Phase transitions and optimal algorithms for semi-supervised classifications on graphs: from belief propagation to graph convolution network

We perform theoretical and algorithmic studies for the problem of clustering and semi-supervised classification on graphs with both pairwise relational information and single-point feature information, upon a joint stochastic block model for generating synthetic graphs with both edges and node features. Asymptotically exact analysis based on the Bayesian inference of the underlying model are conducted, using the cavity method in statistical physics. Theoretically, we identify a phase transition of the generative model, which puts fundamental limits on the ability of all possible algorithms in the clustering task of the underlying model. Algorithmically, we propose a belief propagation algorithm that is asymptotically optimal on the generative model, and can be further extended to a belief propagation graph convolution neural network (BPGCN) for semi-supervised classification on graphs.
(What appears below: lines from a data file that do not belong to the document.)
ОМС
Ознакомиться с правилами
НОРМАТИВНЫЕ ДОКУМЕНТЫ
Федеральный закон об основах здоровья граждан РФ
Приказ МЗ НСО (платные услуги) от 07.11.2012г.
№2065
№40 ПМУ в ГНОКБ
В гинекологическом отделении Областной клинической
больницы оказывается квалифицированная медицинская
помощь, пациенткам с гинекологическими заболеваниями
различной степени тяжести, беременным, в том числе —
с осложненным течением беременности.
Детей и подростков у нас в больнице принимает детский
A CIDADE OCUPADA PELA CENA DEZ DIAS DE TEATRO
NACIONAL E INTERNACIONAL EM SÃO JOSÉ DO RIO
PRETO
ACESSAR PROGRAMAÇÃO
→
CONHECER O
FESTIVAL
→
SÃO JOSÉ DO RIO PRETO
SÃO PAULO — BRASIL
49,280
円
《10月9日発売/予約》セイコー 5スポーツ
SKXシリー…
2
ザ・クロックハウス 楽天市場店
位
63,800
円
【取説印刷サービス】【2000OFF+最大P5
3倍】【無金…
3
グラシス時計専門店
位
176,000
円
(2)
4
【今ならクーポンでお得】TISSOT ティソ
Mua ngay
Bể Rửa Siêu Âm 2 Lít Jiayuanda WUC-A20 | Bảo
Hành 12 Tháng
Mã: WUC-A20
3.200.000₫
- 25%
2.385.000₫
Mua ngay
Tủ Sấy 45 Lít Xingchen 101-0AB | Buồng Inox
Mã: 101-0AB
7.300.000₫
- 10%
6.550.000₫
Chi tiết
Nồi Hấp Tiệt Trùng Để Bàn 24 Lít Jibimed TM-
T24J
For the first time, well-controlled benchmark datasets with asymptotially exact properties and optimal solutions could be produced for the evaluation of graph convolution neural networks, and for the theoretical understanding of their strengths and weaknesses. In particular, on these synthetic benchmark networks we observe that existing graph convolution neural networks are subject to an sparsity issue and an ovefitting issue in practice, both of which are successfully overcome by our BPGCN. Moreover, when combined with classic neural network methods, BPGCN yields extraordinary classification performances on some real-world datasets that have never been achieved before.